Govnan pointed into the burning arch with a steady hand. ‘I need to go back, to revisit Lord Ashanagur in the City of Brass.’ Something flickered past the archway, something fast and large and trailing strands of fire like burning hair. ‘He will tell us something of Meksha.’
Sarmin took another step. The place mesmerised him; every part of it was suffused with the fascination that burns in a dancing flame. ‘Will he?’
‘Yes. Come.’ Govnan entered the realm of fire, and Sarmin followed.
No heat burned him; no smoke filled his lungs. Those were the by-products of combustion in his own world. Here all was pure flame, and he walked on it and through it. It licked his skin, touched his hair, slid against his lips in seductive caress.
Govnan led on without pause, seeming to know his way through intersecting rivers of liquid fire, blue and orange. At last he stopped near a vast expanse of molten rock, golden in colour but reflecting the sun’s crimson across its rippling surface. Beyond it stood a great city, its walls shimmering with heat.
‘The City of Brass,’ said Sarmin.
‘And the Lake of Fire, Lord Ashanagur’s home,’ Govnan replied, swinging his cane in a circular motion towards the centre of the lake. In seconds a pillar of flame rose from the depths. From it rose a churning ball, streaked with black and green, fire dancing along a surface twice Sarmin’s height.
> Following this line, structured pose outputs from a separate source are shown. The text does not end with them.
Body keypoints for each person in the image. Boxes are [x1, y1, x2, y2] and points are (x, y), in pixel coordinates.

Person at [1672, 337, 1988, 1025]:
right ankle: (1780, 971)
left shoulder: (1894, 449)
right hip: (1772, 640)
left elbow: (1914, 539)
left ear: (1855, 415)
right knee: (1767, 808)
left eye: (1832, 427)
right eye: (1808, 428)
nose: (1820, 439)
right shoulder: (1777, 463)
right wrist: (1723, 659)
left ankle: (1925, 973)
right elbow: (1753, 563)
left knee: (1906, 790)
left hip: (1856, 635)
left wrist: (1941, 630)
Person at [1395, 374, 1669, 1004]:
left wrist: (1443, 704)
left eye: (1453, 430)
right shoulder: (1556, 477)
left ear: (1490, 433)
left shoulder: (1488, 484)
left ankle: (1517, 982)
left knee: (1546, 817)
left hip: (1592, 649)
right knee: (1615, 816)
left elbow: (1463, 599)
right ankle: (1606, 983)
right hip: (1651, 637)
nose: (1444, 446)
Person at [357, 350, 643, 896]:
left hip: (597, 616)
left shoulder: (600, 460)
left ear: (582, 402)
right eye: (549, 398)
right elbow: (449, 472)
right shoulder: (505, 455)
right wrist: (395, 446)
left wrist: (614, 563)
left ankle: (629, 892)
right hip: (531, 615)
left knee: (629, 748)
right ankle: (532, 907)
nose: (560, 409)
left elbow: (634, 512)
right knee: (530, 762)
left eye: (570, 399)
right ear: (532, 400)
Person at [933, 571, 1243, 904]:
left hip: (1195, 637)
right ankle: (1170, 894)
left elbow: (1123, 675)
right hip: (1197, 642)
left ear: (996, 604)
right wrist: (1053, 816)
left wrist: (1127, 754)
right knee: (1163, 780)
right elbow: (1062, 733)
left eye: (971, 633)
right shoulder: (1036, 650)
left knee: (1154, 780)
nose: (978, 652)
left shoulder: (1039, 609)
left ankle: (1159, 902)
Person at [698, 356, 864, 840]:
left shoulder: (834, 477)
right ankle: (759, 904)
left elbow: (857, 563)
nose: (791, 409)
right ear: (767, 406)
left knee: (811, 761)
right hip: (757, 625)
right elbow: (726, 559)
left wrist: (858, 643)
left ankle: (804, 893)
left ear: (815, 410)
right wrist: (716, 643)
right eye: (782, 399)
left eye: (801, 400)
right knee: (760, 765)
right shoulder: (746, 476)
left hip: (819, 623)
It pulsed before the mammoth sun, spitting showers of sparks down into the liquid metal, before moving towards them, dragging behind it tendrils of white flame.
In Sarmin’s tower room it had taken the form of a fiery man. Now Sarmin understood Ashanagur was no man.
‘Ashanagur,’ said Govnan, his voice regaining some of the timbre Sarmin had thought lost to age.
The spirit’s voice hissed and crackled. ‘You have returned, High Mage, old Flesh-and-bone. And you, who gave me my freedom. And this.’ It darted towards Moreth, who flinched. ‘Is this my payment for the crime of trespass?’